Yassierli menyampaikan pentingnya budaya inovasi dalam keterangannya di Jakarta, Selasa (11/8/2026), setelah penutupan Final Pitching Champion Hub Kementerian Ketenagakerjaan Tahun 2026 di Jakarta pada Senin (10/8/2026).
“Budaya inovasi ini menjadi sebuah keniscayaan karena yang kita lakukan saat ini, layanan-layanan kita itu sangat dibutuhkan oleh masyarakat.
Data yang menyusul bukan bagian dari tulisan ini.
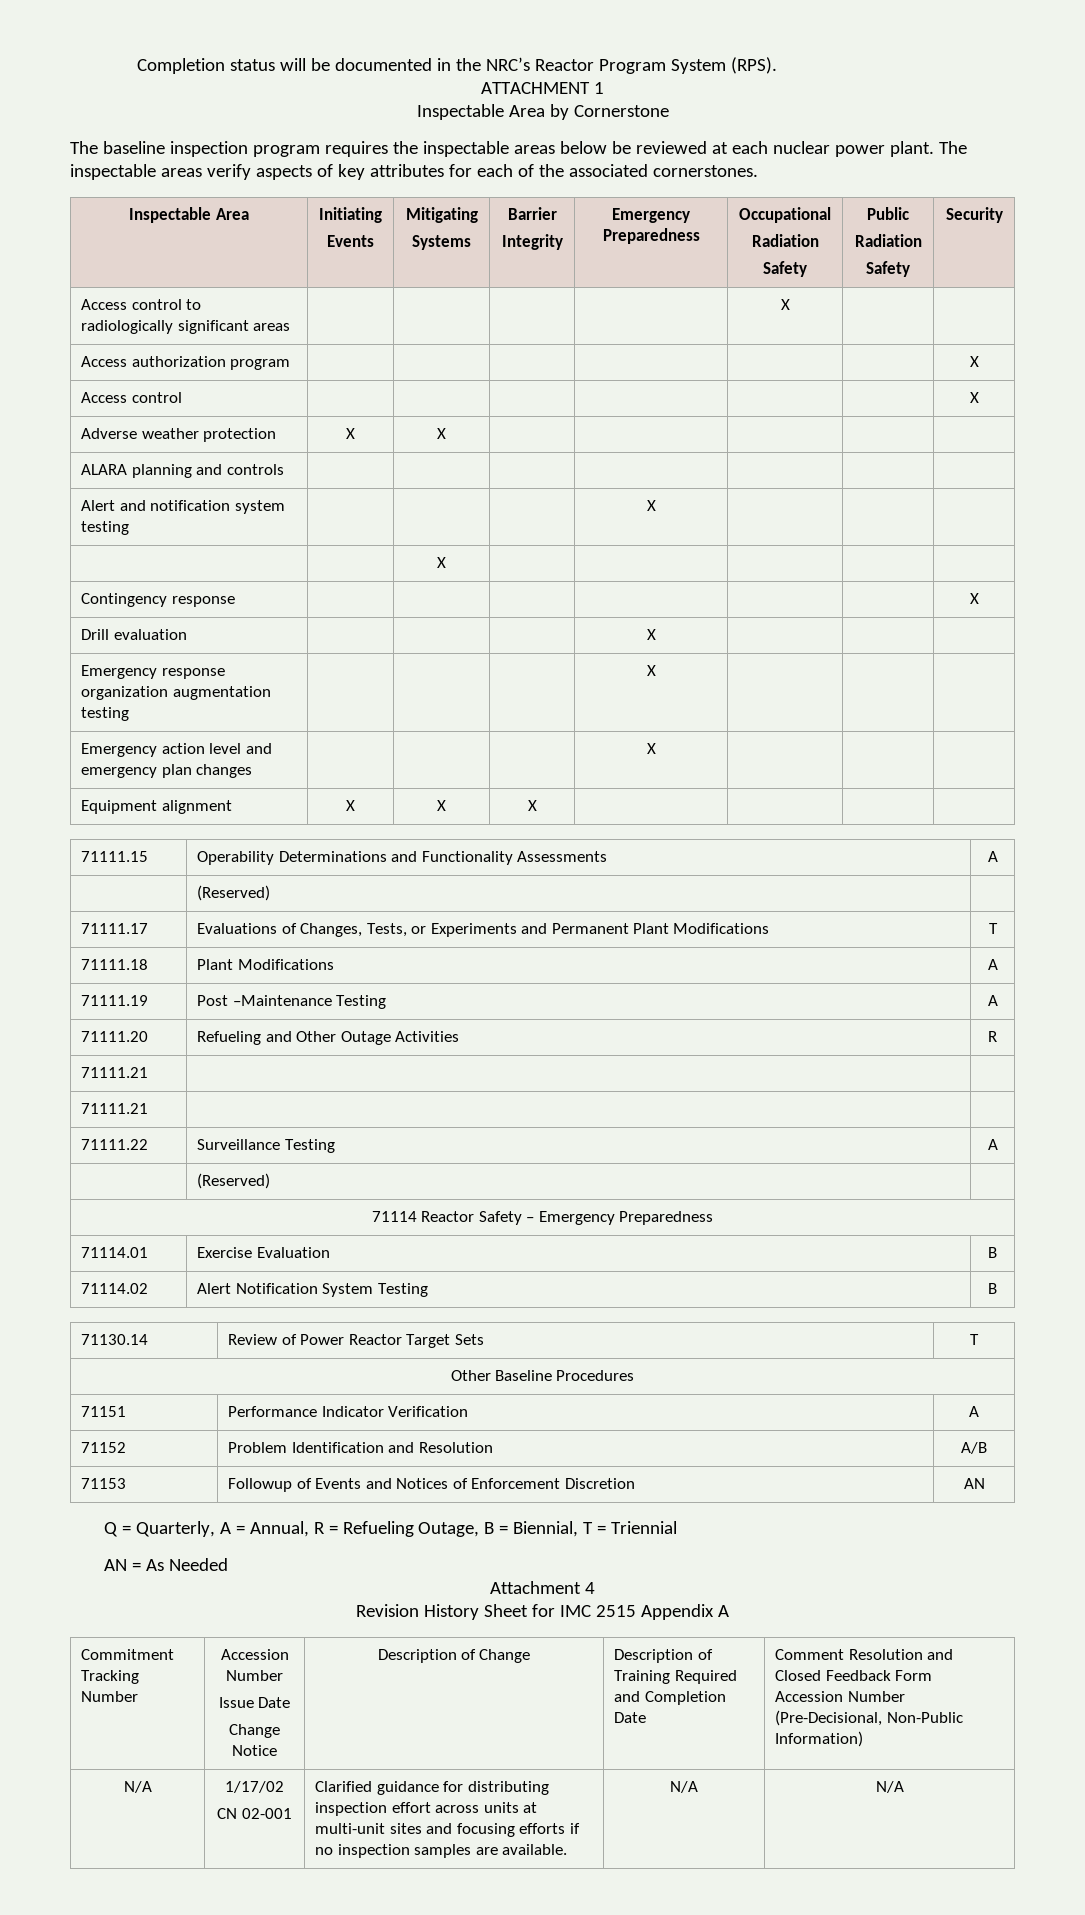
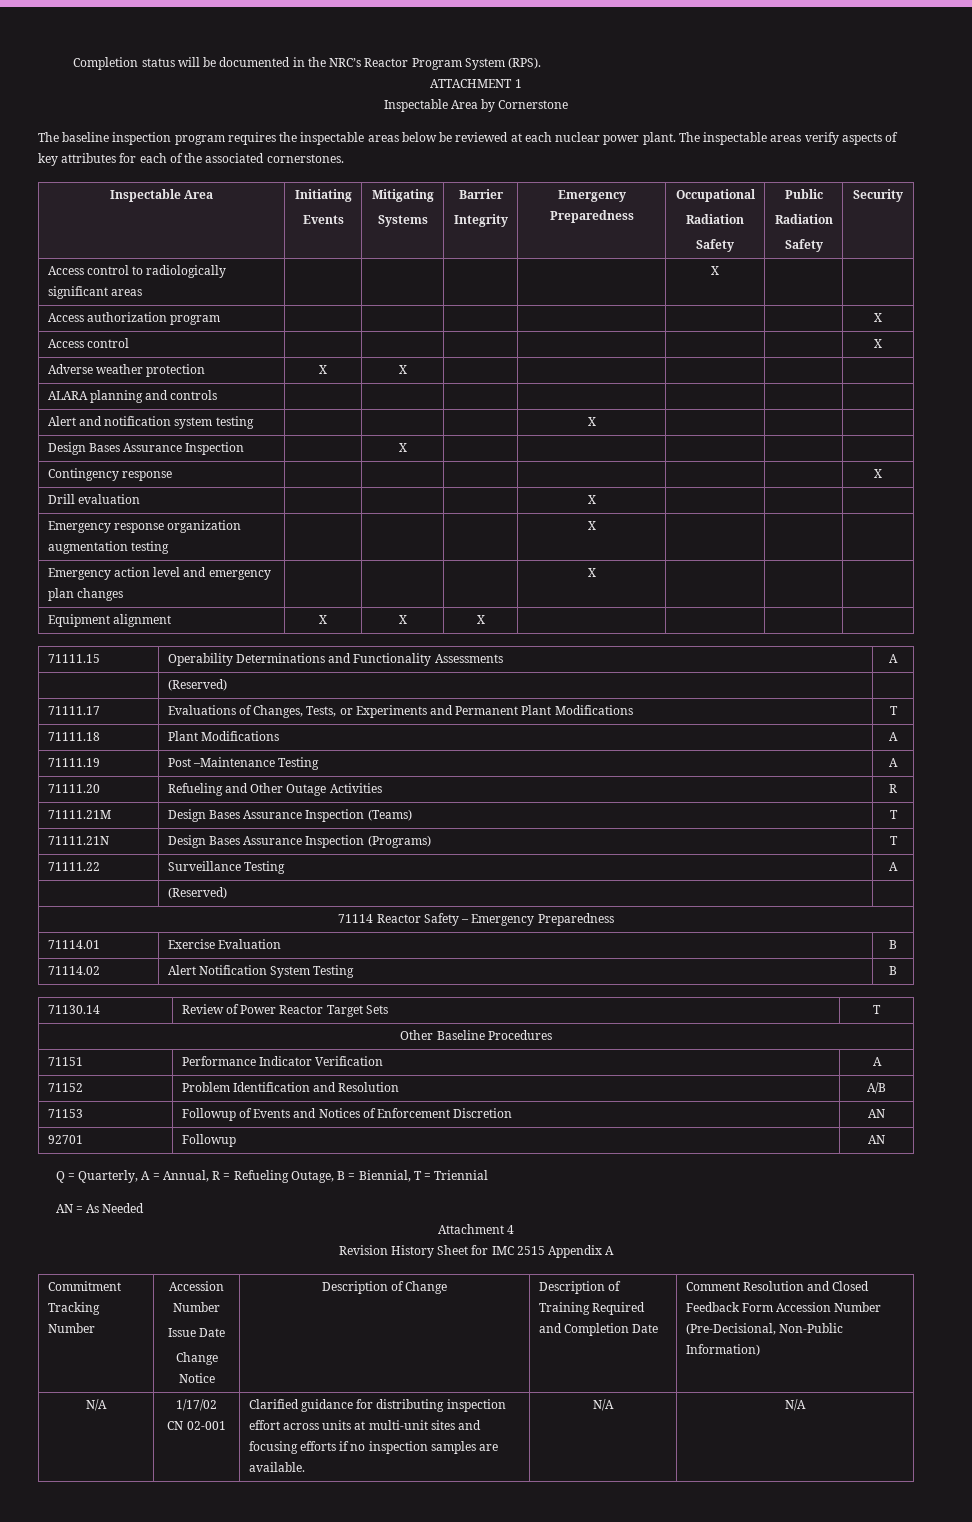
(656, 505) none -> [47,442,245,455] Design Bases Assurance Inspection
[81,1067,149,1078] [81,1103,149,1114] 71111.21 | | // 71111.21 | | -> [47,810,111,819] [167,809,412,822] [889,810,898,819] [47,836,109,845] [167,835,431,848] [889,836,898,845] 71111.21M | Design Bases Assurance Inspection (Teams) | T // 71111.21N | Design Bases Assurance Inspection (Programs) | T
(985, 1483) none -> [47,1135,83,1144] [181,1134,236,1147] [868,1135,885,1144] // 92701 | Followup | AN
Masyarakat memiliki harapan yang tinggi kepada kita,” kata Yassierli.
Menurut Yassierli, inovasi merupakan salah satu bentuk konkret semangat Kementerian Ketenagakerjaan dalam meningkatkan pelayanan yang berkaitan langsung dengan kebutuhan masyarakat.
Menaker Mendorong Perbaikan Berkelanjutan
Yassierli menilai setiap jajaran Kemnaker perlu membangun pola pikir bahwa ruang untuk melakukan perbaikan dalam organisasi selalu terbuka.
“Oleh karena itu, setiap insan Kemnaker perlu membangun cara berpikir bahwa selalu ada kesempatan untuk menghasilkan sesuatu yang lebih baik,” ujarnya.
Menurutnya, semangat tersebut perlu menjadi bagian dari budaya kerja seluruh jajaran Kemnaker sehingga inovasi tidak hanya memberikan manfaat bagi organisasi, tetapi juga berdampak langsung kepada masyarakat.
Yassierli mengatakan semangat inovasi tersebut sejalan dengan nilai One Kemnaker yang menekankan semangat sebagai satu kementerian dengan satu tujuan dan satu kontribusi.
“Karena itu, inovasi yang dikembangkan setiap unit kerja perlu dilihat sebagai bagian dari upaya bersama untuk meningkatkan kinerja Kemnaker,” kata dia.
Penerapan Inovasi Menjadi Tantangan Berikutnya
Yassierli menegaskan menghasilkan inovasi merupakan satu tahapan, sedangkan memastikan gagasan tersebut dapat diterapkan secara nyata menjadi tantangan berikutnya.
Menurutnya, manajemen perubahan diperlukan agar inovasi yang dihasilkan dapat diterima, diterapkan, dan memberikan manfaat secara berkelanjutan.
“Yang menjadi tantangan setelah inovasi adalah melaksanakannya. Bagaimana change management, bagaimana inovasi dan perubahan itu kita bawa, kemudian diterima dan bisa terlaksana,” ujar dia.